* SOAL
Kutip bagian teks tentang panic buying di awal PPKM, mulai dari "Red: Reiny Dwinanda" sampai dengan "atau panic buying.".

* TEKS SUMBER
========================

Pernah Jalani PSBB, Mengapa Kini Warga Masih Panic Buying?

Psikolog mengulas faktor pencetus fenomena panic buying di awal PPKM.

Prayogi/Republika
Warga antre untuk membayar barang belanjaan. Psikolog menyebut, masyarakat sebetulnya juga tidak perlu panik sehingga menimbulkan persepsi akan terjadi kelangkaan produk-produk kebutuhan sehari-hari di masa mendatang.
Red: Reiny Dwinanda

REPUBLIKA.CO.ID, JAKARTA -- Psikolog klinis dewasa dari Universitas Indonesia Mega Tala Harimukthi berpendapat, ada beberapa hal yang menyebabkan terjadinya fenomena panic buying beberapa waktu lalu di Indonesia. Pemberlakukan Pembatasan Kegiatan Masyarakat (PPKM) Darurat di Jawa dan Bali pada 3 Juli-20 Juli 2021 merupakan faktor pertama.

Sebetulnya, menurut Tala, PPKM Darurat tidak perlu ditanggapi masyarakat dengan sikap panik. Apalagi, masyarakat sebenarnya sudah punya pengalaman dibatasi kegiatannya pada tahun lalu melalui kebijakan Pembatasan Sosial Berskala Besar (PSBB), dan mereka baik-baik saja.

Baca Juga

Dalam kasus PPKM kali ini, menurut Tala, masyarakat sebetulnya juga tidak perlu panik sehingga menimbulkan persepsi akan terjadi kelangkaan produk-produk kebutuhan sehari-hari di masa mendatang. Itulah yang mendorong keinginan memborong atau panic buying.

"Kondisi ini kita hanya dibatasi untuk tidak keluar kalau tidak ada kepentingan. Ini untuk kebaikan kita dan keluarga. Sebenarnya kita tahu kebutuhan bulanan keluarga apa saja, kita punya daftarnya, semisal vitamin, makanan, cukup ikuti list itu, jadi tidak perlu bersikap cemas sampai panik," kata Tala saat dihubungi Antara, Selasa.

========================

[Item Tersimpan]
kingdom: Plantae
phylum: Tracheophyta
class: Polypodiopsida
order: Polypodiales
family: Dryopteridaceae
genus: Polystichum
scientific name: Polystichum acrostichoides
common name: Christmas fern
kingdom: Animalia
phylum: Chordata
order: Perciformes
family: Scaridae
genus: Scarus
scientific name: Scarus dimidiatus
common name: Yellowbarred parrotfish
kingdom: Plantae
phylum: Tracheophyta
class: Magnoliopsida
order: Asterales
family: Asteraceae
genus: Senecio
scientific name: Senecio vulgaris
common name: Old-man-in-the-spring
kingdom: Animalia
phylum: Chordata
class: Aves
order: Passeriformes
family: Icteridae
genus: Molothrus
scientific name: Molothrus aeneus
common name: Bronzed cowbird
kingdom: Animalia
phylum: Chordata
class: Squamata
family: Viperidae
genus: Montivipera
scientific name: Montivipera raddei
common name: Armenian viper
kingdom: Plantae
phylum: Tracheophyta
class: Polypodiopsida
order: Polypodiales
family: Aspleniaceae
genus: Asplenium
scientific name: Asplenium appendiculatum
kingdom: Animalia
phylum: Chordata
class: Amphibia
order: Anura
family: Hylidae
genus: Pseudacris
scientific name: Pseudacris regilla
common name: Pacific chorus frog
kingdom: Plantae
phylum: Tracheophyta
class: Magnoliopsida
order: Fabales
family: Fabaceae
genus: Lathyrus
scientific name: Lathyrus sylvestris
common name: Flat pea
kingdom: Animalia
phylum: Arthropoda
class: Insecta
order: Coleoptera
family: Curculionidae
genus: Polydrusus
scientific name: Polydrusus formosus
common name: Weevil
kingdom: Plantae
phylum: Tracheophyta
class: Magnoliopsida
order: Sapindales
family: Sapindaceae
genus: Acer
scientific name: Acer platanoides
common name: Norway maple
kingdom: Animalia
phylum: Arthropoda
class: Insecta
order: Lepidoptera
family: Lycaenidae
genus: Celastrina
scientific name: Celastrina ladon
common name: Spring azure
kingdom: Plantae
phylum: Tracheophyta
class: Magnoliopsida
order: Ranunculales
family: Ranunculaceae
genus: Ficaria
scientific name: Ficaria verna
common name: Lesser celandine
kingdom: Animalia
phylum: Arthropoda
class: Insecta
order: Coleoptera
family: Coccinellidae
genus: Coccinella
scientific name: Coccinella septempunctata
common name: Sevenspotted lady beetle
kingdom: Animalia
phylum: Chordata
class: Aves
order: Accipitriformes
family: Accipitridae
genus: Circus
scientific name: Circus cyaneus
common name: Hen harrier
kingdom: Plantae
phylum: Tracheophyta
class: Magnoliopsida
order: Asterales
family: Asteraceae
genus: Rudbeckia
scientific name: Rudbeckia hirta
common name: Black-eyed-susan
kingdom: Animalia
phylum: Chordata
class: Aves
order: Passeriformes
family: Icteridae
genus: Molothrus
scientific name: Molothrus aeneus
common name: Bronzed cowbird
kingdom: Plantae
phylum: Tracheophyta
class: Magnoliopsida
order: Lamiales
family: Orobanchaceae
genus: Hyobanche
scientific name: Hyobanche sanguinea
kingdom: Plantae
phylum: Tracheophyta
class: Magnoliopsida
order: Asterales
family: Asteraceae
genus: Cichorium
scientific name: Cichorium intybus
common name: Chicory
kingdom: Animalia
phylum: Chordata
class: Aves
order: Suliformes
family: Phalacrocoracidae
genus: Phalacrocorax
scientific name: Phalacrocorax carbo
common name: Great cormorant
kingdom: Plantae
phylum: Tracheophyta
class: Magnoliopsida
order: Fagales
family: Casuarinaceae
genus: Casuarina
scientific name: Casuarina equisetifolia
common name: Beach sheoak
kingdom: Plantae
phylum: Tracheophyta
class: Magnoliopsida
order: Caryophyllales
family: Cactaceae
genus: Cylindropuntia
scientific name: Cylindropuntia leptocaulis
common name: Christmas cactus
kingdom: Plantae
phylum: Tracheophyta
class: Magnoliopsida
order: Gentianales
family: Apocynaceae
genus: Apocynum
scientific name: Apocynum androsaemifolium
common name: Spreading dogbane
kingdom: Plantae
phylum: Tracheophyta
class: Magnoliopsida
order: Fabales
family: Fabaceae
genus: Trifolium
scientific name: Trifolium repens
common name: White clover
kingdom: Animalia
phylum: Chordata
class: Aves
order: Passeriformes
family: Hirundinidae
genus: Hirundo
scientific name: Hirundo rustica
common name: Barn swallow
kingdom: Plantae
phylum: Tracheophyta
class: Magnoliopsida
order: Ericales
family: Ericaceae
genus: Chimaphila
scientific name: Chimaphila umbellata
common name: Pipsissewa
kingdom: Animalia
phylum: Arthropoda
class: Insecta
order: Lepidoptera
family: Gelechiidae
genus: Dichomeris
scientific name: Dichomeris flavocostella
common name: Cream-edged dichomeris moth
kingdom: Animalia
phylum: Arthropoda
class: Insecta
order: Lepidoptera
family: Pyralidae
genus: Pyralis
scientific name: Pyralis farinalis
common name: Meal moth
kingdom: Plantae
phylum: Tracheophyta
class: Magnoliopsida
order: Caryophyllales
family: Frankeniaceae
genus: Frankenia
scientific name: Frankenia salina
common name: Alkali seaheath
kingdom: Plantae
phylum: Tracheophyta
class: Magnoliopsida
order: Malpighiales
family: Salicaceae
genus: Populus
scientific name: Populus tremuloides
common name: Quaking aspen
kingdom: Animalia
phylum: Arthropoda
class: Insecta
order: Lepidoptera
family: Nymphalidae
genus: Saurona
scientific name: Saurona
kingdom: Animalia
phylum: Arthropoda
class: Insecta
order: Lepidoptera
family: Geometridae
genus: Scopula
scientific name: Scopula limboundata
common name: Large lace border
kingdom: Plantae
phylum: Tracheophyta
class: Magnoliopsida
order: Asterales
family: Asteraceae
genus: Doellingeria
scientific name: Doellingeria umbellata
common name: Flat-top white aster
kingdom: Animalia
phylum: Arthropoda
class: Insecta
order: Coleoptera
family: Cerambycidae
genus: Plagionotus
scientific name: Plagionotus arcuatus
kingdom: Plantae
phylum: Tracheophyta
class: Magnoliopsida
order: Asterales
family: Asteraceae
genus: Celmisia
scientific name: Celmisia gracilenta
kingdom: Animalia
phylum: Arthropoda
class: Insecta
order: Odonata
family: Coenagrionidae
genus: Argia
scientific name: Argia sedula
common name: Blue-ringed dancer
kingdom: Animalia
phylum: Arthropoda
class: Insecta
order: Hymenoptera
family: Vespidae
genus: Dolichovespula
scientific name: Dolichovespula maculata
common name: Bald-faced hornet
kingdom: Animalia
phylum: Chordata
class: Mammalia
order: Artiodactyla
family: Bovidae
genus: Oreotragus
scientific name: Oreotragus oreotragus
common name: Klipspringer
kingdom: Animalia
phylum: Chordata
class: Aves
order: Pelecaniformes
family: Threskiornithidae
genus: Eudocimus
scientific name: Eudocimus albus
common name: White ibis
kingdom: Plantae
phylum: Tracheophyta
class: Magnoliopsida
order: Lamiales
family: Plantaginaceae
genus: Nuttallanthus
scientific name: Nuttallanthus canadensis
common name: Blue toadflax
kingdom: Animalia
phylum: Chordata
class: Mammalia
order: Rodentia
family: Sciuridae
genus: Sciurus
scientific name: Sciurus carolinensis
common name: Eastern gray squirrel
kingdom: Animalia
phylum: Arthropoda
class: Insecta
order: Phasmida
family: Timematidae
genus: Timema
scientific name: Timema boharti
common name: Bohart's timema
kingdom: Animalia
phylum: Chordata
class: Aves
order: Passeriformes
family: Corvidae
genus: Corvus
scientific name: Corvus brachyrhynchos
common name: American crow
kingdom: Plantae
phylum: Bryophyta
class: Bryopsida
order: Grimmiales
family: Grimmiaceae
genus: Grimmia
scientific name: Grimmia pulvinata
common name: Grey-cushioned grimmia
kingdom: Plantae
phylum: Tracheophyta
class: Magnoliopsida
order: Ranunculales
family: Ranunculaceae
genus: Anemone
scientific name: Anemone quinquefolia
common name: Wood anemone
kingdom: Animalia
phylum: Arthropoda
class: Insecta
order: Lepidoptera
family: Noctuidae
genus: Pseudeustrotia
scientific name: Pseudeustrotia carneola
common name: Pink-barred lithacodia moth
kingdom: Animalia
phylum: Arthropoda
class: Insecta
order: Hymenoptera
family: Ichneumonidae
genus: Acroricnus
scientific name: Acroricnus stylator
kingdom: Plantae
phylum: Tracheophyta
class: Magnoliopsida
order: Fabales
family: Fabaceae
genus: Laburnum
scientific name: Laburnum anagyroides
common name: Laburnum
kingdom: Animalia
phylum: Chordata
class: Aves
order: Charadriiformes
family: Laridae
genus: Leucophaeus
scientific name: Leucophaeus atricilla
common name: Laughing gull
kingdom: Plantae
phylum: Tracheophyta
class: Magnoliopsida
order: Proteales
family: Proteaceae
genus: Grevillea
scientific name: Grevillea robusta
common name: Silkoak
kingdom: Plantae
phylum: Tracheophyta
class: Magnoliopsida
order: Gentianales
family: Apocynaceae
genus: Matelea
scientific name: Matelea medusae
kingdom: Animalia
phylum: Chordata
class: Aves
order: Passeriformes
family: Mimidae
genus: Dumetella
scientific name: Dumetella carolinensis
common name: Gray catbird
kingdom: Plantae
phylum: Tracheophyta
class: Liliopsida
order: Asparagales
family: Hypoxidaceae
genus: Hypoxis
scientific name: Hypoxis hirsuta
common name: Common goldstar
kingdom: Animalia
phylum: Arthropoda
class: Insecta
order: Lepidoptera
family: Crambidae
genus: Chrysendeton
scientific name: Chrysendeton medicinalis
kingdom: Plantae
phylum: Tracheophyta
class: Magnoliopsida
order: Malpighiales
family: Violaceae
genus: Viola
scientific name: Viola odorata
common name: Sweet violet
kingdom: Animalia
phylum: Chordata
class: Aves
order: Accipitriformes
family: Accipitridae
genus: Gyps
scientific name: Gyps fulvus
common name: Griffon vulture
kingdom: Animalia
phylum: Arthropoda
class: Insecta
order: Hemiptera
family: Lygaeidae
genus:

========================

* JAWABAN
Red: Reiny Dwinanda

REPUBLIKA.CO.ID, JAKARTA -- Psikolog klinis dewasa dari Universitas Indonesia Mega Tala Harimukthi berpendapat, ada beberapa hal yang menyebabkan terjadinya fenomena panic buying beberapa waktu lalu di Indonesia. Pemberlakukan Pembatasan Kegiatan Masyarakat (PPKM) Darurat di Jawa dan Bali pada 3 Juli-20 Juli 2021 merupakan faktor pertama.

Sebetulnya, menurut Tala, PPKM Darurat tidak perlu ditanggapi masyarakat dengan sikap panik. Apalagi, masyarakat sebenarnya sudah punya pengalaman dibatasi kegiatannya pada tahun lalu melalui kebijakan Pembatasan Sosial Berskala Besar (PSBB), dan mereka baik-baik saja.

Baca Juga

Dalam kasus PPKM kali ini, menurut Tala, masyarakat sebetulnya juga tidak perlu panik sehingga menimbulkan persepsi akan terjadi kelangkaan produk-produk kebutuhan sehari-hari di masa mendatang. Itulah yang mendorong keinginan memborong atau panic buying.